---------- Texte à lire ----------
LES MALENTENDUS DE LA SUBSIDIARITE
LES MALENTENDUS DE LA SUBSIDIARITE
Quelle mouche a piqué J. Delors lorsqu’il s’est référé au principe de subsidiarité dans son discours devant le Collège de Bruges du 17 octobre 1989 ? Le mot et le principe ont été appelés à une belle fortune dans le discours communautaire et dans le droit lui-même : reconnaissance par les traités de Lisbonne, avec même la mise en place d’une procédure associant les Parlements nationaux, devenus « gardiens de la subsidiarité ».
Au départ, un principe philosophique et managérial de droit canon. Evoqué pour la première fois par Thomas d’Aquin, plus récemment par Léon XIII en 1891 dans Rerum Novarum. Avec déjà une ambigüité originelle.
D’un côté, et c’est ce qu’on en retient aujourd’hui, le niveau hiérarchique supérieur ne doit pas s’occuper d’un sujet qui peut être traité au niveau inférieur, c’est-à-dire le plus près de la personne concernée. C’est le principe du pouvoir de proximité.
De l’autre, l’Eglise, ou le pouvoir politique, ne doivent pas interférer avec la responsabilité de la famille et de l’individu lui-même, responsable de ses actes devant Dieu. C’est le principe … libéral. Au fond, David Cameron ne disait pas autre chose en évoquant la dévolution au profit de la société civile : remplacer le « Big Government par la Big Society. »
Ainsi défini dans ses deux composantes, le principe de subsidiarité est au cœur du système politique et culturel des USA. D’une part, le fédéralisme rapproche décideurs et citoyens. D’autre part, la tradition anglo-saxonne confère aux charities le premier rôle en matière d’aide aux personnes et aux familles marginalisées par le système économique. En revanche, il est contraire à la tradition jacobine, centralisatrice, étatique, unificatrice, française, tout comme à la social-démocratie d’Europe du nord.
---------- Entrées ----------
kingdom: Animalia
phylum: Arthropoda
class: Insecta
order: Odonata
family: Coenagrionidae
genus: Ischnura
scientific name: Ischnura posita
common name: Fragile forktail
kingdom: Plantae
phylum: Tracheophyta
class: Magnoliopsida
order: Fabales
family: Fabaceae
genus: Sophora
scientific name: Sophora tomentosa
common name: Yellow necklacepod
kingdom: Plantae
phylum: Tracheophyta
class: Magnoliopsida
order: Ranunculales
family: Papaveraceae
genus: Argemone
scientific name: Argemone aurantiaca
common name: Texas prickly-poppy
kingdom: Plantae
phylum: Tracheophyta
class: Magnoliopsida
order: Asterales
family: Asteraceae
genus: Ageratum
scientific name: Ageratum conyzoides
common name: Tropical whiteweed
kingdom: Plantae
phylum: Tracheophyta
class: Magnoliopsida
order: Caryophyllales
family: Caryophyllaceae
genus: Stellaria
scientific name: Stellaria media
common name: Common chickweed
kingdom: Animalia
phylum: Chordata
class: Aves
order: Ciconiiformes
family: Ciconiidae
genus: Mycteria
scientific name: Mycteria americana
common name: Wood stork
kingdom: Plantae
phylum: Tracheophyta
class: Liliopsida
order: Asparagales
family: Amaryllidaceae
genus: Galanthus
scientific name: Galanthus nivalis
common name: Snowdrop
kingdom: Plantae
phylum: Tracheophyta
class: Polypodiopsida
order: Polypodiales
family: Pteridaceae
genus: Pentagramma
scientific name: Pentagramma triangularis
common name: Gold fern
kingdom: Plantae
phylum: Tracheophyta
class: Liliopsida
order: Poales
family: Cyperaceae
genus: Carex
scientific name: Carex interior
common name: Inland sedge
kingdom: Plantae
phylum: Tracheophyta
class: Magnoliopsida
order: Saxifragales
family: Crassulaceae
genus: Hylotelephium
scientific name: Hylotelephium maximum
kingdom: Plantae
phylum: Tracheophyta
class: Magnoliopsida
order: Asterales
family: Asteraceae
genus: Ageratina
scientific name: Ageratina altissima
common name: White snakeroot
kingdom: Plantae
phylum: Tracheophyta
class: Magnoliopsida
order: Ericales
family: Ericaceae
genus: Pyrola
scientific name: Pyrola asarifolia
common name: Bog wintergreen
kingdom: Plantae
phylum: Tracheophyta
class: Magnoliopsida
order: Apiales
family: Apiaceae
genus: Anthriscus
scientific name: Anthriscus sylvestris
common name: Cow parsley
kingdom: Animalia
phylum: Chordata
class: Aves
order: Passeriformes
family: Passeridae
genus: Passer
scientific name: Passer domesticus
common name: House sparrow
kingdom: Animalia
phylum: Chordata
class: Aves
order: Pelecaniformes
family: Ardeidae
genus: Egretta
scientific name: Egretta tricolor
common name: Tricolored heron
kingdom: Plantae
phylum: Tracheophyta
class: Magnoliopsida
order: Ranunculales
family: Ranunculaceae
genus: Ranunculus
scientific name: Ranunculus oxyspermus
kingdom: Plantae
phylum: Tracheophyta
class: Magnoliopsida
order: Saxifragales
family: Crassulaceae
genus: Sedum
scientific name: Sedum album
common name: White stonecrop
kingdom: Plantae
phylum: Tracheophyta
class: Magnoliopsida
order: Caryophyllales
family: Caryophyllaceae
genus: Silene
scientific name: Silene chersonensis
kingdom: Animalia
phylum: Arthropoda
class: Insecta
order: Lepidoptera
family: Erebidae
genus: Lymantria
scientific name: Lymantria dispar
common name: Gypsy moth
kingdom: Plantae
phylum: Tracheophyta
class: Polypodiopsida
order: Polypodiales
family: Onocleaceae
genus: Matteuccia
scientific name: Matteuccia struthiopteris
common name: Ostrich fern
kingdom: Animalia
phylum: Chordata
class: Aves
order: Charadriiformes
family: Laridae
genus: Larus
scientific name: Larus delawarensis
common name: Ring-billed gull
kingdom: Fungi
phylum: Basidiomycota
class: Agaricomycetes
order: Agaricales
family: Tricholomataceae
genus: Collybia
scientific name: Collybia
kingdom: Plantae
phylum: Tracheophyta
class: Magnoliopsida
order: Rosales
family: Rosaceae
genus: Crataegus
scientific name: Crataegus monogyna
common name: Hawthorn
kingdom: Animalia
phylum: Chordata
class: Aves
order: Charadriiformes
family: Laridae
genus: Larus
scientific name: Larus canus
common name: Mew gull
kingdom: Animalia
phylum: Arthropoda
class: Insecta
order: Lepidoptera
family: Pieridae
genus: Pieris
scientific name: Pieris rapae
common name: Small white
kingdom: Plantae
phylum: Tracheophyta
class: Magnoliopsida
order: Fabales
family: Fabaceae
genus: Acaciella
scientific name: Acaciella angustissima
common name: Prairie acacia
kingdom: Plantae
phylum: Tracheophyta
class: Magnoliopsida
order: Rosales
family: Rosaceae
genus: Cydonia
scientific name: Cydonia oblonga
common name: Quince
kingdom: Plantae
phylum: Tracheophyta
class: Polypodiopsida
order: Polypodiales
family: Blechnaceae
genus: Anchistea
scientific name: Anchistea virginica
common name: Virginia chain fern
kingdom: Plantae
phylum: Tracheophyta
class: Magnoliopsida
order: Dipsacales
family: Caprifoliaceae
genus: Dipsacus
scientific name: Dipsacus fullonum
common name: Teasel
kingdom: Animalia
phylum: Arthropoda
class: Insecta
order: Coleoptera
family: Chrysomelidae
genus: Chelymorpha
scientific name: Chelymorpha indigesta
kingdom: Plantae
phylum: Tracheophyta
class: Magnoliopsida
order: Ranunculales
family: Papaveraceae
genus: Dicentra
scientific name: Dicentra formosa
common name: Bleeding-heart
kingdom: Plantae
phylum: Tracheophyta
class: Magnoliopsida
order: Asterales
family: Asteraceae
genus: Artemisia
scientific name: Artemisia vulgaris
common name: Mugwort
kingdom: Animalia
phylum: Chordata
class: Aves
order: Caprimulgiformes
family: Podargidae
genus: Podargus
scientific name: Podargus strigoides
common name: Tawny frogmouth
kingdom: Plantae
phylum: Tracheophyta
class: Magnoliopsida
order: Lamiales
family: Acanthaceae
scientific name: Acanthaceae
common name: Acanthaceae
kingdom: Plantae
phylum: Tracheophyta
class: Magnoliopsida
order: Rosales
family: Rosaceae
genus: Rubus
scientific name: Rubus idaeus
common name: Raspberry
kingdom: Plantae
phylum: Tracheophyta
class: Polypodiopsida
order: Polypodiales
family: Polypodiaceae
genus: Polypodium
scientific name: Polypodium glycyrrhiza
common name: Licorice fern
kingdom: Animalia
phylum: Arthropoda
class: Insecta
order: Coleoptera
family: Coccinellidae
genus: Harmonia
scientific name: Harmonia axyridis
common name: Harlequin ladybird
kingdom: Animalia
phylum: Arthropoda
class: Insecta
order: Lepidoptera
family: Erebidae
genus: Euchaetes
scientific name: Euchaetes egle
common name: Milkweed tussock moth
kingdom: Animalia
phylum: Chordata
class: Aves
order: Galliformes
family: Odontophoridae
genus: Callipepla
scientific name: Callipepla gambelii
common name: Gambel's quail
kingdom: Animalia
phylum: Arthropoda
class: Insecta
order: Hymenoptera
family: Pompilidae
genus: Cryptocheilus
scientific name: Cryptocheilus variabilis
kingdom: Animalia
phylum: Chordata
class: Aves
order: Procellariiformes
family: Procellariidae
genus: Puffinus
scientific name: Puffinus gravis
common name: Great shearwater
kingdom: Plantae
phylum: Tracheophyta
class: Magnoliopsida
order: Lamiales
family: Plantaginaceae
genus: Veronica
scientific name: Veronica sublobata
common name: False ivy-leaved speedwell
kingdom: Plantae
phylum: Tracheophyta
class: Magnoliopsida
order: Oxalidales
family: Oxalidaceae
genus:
----------
__Consigne__.
Prolongez le texte sur les malentendus de la subsidiarité en reprenant juste après sa dernière phrase.

__Résultat__.
Et pourtant, en Europe, le principe de subsidiarité est devenu un mantra obligé du discours politiquement correct, tant chez les fédéralistes que chez les souverainistes. Comme les mantras, on ne sait pas trop ce que ça veut dire, mais ça soulage de le prononcer.
Or, à l’usage, le principe crée plus de malentendus qu’il ne règle de problèmes. Nous appliquons peu et mal ses avantages, et nous l’interprétons de manière erronée.
En fait, derrière la philosophie du principe de subsidiarité, il y a quatre autres principes qui doivent nous servir de références complémentaires : l’étoile qui nous guide n’est pas un point lumineux unique, mais un pentagone ou une étoile de David.
1 – Sans conteste, partons toujours du principe de proximité. Oui, le pouvoir doit être exercé le plus près possible de ceux auxquels il s’adresse. Cela concerne deux niveaux :
– La répartition des compétences dans les traités eux-mêmes. Mais comment voir dans la politique agricole et dans la politique régionale une traduction de la subsidiarité ? Cela convient mieux à la politique commerciale, à la concurrence et, évidemment à la PESD et à la monnaie. Pour des raisons historiques, les premières compétences données à la CECA et au Marché commun ne s’inspiraient guère du principe de proximité, mais nous avons corrigé cela dans la répartition des compétences du traité constitutionnel.
– La gestion des politiques. C’est un niveau que nous oublions trop souvent dans les trois institutions : la Commission, pressée d’agir, les députés européens, soucieux de se valoriser devant leurs électeurs, et les membres du Sommet, qui savent qu’ils n’intéresseront les médias que s’ils traitent les sujets à la mode du moment. Et pourtant, nous devons une fois pour toutes admettre que, quoi que nous fassions, Bruxelles est plus loin que Paris, Paris que Bordeaux, Bordeaux que Bayonne. Le pouvoir européen sera toujours le plus éloigné de l’acteur individuel, donc le moins bien placé pour traiter ses problèmes, et celui auquel le citoyen-électeur est le moins attaché sentimentalement. Le traitement de dossiers individuels depuis Bruxelles est une illusion de la « bulle » bruxelloise dans laquelle nous vivons. Il n’est pas une seule PME qui soit au courant du fait qu’elle bénéficie du programme COSME. De même, les bénéficiaires du programme d’emplois pour la jeunesse ont tous été persuadés qu’il avait été conçu et financé par leur Etat membre. Erasmus est l’exception qui confirme la règle.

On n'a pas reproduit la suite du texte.